# Website design company



## TenaciousTees (Dec 9, 2005)

Hello everyone,
I wanted to get some feedback on which companies have a good reputation as far as domains are concerned. I wanted to be t-shirt selling friendly obviously. I am planning on starting my t-shirt business come january. I have some ideas such as the customer being able to check designs on different color shirts with a flash like ability. Any input or recommendations would be deeply appreciated. Thanks


----------



## Rodney (Nov 3, 2004)

You can get a "domain name" for your new t-shirt website anywhere. The domain name is separate from the actual hosting and website design.

Places like godaddy.com, mydomain.com, even yahoo can sell you a domain name at a fair price.

That would be totally separate than paying for the hosting of your webpages and the hosting would be totally separate from paying for the "design" of your web pages.

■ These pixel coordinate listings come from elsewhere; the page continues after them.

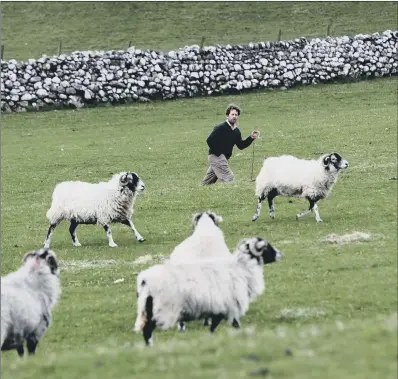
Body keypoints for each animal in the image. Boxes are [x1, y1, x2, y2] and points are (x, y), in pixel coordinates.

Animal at [133, 238, 280, 348]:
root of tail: (144, 280)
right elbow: (228, 325)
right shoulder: (228, 306)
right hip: (162, 309)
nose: (279, 255)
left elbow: (216, 327)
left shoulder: (220, 308)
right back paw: (150, 346)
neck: (242, 268)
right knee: (147, 330)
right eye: (265, 248)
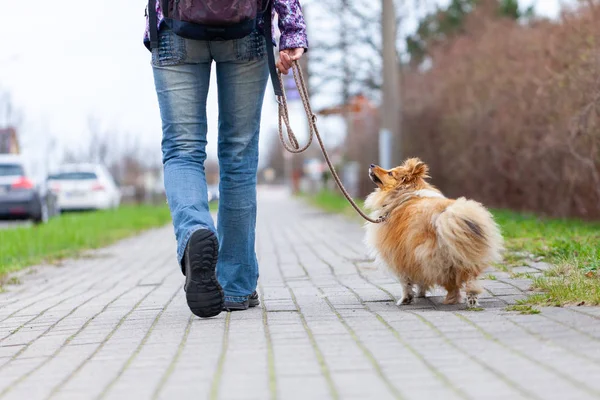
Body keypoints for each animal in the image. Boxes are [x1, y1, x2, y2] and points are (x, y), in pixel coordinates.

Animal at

There are literally 1000's of web designers and web hosts out there. Here's a good article that should help you narrow down the right choice for you when looking for a web designer:
http://www.sitepoint.com/article/how-to-hire-a-web-designer

Here's a thread that talks about places to find t-shirt designers. Many of those places also have web designers for hire:
http://www.t-shirtforums.com/showthread.php?t=1424

Here's a thread where folks shared some of their favorite webhosts:
http://www.t-shirtforums.com/showthread.php?t=705


----------



## TenaciousTees (Dec 9, 2005)

Thanks Rodney. I appreciate you helping out a rookie.


----------